Ribozymes are RNA molecules with sequence-specific catalytic properties. They can be designed to target essential HIV genes, and can effectively inhibit HIV replication in vitro. Similar to antisense, ribozymes may target several steps in the viral life cycle, including "incoming" genomic RNA prior to reverse transcription, as well as viral RNA transcribed from the provirus. Ribozymes can also be designed to target conserved essential regions of the virus, and are capable of repeated interactions with the target RNA. Because they are not translated into proteins, they are considered to be less likely than transdominant proteins to elicit an immunological response. Several clinical studies using ribozymes are ongoing and some preliminary reports are available in abstract form. A T-cell study involving HIV discordant twins employs a hammerhead ribozyme targeted to the HIV-1 tat gene (37). This ribozyme, has been shown to inhibit HIV-1 replication (in both laboratory and primary clinical HIV-1 strains) in tissue culture systems (38). Retroviral vectors are used to mediate transfer of the ribozyme and a control neoR gene into CD4+ T-cells selected from apheresis samples. In 4 patients analyzed to date, transduced cells of each population (ribozyme and control) were found up to 10 months post-infusion. In a study using this ribozyme in CD34+ cells we have reported multilineage gene presence after at 3 months (39). Zaia and colleagues utilized an anti-HIV-1 tat and rev double hammerhead in a similar CD34+ cell study. Long-term bone marrow cultures of ribozyme transduced cells showed protection from HIV challenge compared to control-transduced cells. In 2 of 4 patients observed for at least 12 months, vector sequences were detectable by DNA PCR in PBMC and/or marrow at 6 months but not at 9 or 12 months post-infusion, and a third patient was positive in PBMC at 4 months post-infusion (40). These studies demonstrate the feasibility of further ribozyme gene therapy clinical research for HIV infection.

8. Summary

Although highly active pharmacological regimens can effectively control viral replication and contribute to partial immune reconstitution, these agents have not been associated to date with eradication of the virus, and their efficacy is undermined by the development of resistant strains that can be transmitted. There is clearly a need for alternative therapeutic modalities.
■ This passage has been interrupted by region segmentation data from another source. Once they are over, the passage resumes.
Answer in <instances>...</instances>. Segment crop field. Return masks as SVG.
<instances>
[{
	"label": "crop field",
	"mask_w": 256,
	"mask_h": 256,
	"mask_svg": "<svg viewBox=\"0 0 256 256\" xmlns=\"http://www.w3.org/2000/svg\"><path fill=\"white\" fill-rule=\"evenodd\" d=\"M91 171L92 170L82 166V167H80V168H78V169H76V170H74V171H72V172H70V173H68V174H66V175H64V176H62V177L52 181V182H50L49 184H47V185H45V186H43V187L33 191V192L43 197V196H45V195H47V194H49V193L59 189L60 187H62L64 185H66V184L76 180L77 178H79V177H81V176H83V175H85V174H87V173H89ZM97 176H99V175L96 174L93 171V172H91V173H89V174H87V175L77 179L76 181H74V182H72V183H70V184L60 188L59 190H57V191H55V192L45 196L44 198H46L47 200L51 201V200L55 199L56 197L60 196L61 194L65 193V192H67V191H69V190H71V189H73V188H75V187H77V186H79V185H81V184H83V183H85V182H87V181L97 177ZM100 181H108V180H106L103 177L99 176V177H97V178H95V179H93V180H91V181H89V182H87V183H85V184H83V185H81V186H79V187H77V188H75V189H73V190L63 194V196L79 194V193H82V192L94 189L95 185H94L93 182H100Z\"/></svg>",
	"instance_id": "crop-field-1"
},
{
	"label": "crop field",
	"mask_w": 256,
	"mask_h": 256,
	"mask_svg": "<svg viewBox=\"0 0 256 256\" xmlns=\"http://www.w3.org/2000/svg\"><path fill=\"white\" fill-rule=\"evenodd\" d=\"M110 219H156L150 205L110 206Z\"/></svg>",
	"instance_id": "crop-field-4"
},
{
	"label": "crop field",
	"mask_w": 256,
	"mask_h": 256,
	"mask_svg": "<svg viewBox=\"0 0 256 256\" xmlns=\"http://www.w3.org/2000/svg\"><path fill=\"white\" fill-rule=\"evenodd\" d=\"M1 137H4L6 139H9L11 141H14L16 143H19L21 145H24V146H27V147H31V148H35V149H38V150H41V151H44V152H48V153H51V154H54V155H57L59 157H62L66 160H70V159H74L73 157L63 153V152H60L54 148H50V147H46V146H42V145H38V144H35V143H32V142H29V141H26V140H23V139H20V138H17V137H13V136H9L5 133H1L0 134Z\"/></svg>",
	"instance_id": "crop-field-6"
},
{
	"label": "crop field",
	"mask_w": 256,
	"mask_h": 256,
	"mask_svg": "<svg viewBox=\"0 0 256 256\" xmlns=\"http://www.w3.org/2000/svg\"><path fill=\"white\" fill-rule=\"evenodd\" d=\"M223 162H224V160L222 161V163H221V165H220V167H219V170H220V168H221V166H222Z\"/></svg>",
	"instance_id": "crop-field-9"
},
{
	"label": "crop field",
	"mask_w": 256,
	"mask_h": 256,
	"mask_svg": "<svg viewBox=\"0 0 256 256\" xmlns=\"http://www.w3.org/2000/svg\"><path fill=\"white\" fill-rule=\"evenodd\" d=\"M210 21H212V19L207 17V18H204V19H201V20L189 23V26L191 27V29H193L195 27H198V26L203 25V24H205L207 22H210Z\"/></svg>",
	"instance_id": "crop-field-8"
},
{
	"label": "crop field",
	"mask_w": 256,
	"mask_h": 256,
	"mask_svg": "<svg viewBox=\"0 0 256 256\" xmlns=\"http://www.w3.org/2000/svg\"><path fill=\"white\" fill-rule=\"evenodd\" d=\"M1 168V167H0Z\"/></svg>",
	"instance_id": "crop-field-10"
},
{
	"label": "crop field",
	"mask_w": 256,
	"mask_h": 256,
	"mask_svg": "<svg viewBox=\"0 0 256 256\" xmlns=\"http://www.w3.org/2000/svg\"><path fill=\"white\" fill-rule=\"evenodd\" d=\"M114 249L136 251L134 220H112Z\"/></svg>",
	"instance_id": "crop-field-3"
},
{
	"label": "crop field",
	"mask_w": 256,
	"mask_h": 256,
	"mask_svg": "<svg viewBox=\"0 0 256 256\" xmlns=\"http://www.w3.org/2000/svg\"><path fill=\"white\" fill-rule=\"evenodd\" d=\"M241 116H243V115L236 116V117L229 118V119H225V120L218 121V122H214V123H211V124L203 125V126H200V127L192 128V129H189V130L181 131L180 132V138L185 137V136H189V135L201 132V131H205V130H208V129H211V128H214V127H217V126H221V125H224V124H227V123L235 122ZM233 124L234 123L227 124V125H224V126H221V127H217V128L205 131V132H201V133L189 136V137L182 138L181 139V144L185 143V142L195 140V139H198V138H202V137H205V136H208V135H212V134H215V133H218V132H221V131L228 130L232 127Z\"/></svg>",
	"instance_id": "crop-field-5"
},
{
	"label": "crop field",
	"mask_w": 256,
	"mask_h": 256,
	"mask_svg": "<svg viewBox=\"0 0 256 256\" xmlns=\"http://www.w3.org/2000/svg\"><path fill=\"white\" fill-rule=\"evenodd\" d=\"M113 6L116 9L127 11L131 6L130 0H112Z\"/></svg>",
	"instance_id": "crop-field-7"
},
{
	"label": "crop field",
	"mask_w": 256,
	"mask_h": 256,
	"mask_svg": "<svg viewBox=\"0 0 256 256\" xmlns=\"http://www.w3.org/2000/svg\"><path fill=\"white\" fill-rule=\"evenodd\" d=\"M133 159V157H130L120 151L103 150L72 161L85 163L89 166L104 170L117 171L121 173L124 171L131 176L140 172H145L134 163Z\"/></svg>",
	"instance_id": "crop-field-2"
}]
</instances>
Studies of immune reconstitution in the SCID-hu system and in human drug therapy trials have demonstrated that T-cell development can occur if viral replication is kept in check. Although the current gene therapy experience for AIDS has not resulted in toxicity to date, it has only been associated with preliminary evidence of efficacy, as indicated by an outgrowth of cells carrying protective genes. The available pre-clinical and clinical results support the clinical application of more efficient methods of gene transfer and expression in combination with pharmacological and immune-based therapies.